Tuesday, October 29, 2013

1987 - Jim Lee's Correspondence With Marvel Comics

A few rejection letters and finally his first assignment and his reply. All of these were shared by Jim Lee on his Instagram page.






1 comment:

  1. I didn't comment on this earlier in the week, but what a find! This is one of the coolest, most interesting things I've ever seen on your blog (and that's entirely a compliment on how awesome this post is, since the overall quality of the blog is top-notch). When you consider how big of a star Jim Lee became not too long after this, it's absolutely insane to think that he was getting this kind of criticism. Great reads, all, though! I only wish we could see the accompanying work (especially the hands; he really seems to have had a problem with hands).

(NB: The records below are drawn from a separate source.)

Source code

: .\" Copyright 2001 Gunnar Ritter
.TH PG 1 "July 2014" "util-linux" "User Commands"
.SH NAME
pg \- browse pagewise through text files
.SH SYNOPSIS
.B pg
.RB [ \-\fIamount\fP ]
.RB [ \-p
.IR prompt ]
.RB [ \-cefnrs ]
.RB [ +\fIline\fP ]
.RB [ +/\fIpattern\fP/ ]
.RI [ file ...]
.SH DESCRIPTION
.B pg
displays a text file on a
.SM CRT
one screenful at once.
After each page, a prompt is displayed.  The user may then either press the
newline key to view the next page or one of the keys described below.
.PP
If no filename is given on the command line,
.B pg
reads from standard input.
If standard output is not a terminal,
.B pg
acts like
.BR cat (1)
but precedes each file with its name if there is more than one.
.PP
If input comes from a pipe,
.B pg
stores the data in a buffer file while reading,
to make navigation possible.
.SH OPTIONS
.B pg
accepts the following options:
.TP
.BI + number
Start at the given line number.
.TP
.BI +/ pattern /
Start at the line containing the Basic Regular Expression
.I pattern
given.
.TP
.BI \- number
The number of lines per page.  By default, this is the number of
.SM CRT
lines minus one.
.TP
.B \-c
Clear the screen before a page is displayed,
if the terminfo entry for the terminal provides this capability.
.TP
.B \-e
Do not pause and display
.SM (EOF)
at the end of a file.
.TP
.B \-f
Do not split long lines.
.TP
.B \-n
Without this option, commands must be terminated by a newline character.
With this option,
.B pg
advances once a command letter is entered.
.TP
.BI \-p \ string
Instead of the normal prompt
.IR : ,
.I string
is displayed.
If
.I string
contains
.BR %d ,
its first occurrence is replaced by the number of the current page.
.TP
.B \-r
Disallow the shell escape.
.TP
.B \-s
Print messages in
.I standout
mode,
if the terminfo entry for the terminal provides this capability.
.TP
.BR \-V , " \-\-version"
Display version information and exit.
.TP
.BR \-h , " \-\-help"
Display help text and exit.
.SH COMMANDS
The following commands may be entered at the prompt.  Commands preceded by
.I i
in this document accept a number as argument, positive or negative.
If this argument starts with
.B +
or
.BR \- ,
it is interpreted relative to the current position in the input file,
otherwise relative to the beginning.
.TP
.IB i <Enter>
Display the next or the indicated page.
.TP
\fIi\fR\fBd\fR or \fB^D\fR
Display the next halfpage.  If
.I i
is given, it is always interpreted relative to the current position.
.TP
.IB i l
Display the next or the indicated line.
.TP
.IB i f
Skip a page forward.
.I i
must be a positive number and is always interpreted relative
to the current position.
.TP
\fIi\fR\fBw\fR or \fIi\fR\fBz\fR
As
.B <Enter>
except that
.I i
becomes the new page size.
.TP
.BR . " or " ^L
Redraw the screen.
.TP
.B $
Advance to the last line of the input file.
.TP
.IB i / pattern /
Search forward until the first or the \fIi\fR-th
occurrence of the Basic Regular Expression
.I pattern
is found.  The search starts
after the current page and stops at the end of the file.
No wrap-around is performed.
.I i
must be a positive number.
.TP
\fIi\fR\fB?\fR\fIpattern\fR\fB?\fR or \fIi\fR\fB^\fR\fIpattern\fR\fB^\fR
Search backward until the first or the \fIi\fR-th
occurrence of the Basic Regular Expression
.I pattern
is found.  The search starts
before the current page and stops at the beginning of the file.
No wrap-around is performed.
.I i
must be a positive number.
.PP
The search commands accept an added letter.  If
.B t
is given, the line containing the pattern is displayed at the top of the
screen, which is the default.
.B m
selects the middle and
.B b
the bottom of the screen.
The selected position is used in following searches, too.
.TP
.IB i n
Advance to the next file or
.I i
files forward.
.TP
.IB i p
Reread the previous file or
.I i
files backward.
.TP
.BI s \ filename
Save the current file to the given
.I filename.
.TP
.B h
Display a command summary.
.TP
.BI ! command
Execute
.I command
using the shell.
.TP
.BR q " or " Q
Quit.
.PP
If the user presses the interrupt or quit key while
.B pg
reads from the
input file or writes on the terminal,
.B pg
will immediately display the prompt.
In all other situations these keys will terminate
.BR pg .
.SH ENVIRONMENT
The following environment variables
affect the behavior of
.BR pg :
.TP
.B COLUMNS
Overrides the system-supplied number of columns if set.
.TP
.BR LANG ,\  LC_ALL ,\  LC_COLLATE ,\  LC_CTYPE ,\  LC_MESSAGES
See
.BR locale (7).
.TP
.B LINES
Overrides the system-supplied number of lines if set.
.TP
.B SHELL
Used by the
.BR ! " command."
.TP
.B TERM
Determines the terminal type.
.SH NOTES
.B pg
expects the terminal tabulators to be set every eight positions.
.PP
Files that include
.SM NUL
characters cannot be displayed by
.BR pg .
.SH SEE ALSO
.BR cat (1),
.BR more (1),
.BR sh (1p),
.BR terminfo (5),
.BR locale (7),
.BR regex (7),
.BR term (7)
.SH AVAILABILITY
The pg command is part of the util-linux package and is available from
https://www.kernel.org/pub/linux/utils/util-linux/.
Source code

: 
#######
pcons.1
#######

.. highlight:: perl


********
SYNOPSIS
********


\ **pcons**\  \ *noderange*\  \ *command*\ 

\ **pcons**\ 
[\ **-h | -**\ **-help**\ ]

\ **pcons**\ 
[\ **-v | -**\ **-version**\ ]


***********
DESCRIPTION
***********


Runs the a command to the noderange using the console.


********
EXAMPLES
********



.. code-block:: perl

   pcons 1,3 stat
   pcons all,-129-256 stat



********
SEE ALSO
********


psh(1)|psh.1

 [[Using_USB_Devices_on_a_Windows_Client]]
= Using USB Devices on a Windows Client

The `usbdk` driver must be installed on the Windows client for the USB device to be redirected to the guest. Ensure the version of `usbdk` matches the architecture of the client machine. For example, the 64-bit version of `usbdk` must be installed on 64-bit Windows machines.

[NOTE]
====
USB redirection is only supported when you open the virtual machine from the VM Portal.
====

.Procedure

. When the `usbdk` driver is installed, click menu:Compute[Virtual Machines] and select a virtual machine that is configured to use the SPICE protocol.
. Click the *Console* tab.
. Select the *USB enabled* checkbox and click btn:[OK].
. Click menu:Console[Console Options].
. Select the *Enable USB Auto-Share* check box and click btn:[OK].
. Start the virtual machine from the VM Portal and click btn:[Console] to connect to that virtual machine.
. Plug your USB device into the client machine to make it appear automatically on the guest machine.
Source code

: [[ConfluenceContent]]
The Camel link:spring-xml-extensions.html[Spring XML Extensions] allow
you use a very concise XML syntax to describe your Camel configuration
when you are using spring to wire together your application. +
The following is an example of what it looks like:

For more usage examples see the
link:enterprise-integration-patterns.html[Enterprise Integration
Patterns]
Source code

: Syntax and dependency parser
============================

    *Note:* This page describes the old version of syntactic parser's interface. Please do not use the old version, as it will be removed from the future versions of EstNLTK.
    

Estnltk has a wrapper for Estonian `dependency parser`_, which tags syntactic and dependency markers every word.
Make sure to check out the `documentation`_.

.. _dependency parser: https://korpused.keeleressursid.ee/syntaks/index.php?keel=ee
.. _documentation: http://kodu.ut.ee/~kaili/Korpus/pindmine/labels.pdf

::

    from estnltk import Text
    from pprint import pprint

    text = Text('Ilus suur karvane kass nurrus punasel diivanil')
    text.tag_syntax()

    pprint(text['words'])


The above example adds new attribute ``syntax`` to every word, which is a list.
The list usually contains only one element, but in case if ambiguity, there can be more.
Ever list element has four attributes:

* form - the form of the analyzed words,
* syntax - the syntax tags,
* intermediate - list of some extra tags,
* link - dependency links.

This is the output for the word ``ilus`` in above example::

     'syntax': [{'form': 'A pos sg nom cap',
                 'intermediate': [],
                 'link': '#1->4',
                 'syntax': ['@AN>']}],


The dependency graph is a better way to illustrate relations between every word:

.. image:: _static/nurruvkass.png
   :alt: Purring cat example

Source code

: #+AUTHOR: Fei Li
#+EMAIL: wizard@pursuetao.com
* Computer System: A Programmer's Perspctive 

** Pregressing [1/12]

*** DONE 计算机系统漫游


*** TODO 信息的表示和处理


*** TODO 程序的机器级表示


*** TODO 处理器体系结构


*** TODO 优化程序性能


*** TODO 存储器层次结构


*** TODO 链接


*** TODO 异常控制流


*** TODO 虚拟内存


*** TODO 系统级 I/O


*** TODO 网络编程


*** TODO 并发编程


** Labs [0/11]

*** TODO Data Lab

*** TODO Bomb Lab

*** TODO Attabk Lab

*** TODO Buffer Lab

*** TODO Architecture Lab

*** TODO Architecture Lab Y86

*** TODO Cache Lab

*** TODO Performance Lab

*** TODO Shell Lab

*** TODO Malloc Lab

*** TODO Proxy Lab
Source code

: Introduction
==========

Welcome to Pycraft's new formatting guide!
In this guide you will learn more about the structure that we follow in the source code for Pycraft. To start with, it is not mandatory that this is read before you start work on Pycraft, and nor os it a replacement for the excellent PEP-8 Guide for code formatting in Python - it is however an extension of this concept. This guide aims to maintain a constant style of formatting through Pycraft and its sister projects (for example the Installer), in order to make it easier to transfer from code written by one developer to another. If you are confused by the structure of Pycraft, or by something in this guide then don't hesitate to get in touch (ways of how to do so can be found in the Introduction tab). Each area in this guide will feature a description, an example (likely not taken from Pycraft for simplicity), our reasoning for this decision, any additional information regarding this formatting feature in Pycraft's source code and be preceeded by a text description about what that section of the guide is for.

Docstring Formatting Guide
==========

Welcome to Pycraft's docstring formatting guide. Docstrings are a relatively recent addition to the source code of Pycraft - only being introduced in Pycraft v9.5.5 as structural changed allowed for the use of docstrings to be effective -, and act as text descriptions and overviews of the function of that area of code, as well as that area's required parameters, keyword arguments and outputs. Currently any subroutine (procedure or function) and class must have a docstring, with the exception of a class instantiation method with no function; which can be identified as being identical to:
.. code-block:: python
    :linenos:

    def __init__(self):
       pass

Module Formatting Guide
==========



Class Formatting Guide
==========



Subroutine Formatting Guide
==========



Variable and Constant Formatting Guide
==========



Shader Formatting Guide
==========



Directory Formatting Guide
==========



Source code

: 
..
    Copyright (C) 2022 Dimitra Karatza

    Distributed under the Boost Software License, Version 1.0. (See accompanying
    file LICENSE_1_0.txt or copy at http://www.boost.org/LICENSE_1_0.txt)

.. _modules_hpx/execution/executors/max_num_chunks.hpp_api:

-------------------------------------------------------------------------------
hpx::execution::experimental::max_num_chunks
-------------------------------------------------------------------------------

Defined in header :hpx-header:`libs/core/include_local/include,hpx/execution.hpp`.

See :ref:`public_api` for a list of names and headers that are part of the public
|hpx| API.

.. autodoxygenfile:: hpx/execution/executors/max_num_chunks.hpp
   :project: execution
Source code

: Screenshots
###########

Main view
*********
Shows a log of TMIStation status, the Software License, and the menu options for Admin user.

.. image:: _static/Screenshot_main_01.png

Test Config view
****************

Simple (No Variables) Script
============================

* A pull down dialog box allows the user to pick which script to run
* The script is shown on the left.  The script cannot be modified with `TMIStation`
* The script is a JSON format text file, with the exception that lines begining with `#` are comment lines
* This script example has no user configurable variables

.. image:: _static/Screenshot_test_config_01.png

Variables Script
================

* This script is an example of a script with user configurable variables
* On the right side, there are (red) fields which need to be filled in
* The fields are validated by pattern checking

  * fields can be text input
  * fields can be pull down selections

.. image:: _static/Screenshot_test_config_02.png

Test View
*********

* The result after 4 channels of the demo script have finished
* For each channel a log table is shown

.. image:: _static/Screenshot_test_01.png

    Intriguingly, some of the comments still apply. Particularly, "your figures tend to be stiff, and unrealistic" from the third letter down. I don't know about "unrealistic;" all comic book art is "unrealistic" to some extent. But "stiff;" man alive. He still falls into the "posing" of characters for one- and two-page spreads, where they look very stiff, as if there is no action going on, but rather that they are just standing for panels. The one and only New-52 thing I own (it was a gift from a friend who's a DC-zombie, for ol' Marvel-zombie me) is the first arc of Justice League. And every single character who's introduced, he's posed in very stiff, very non-fluid ways - as if they're posing for a picture.

    All that being said, he's a wonderful artist. And his designs of the X-Men, which were reflected in the 1990s cartoon, he has forever-shaped "my" version of the X-Men.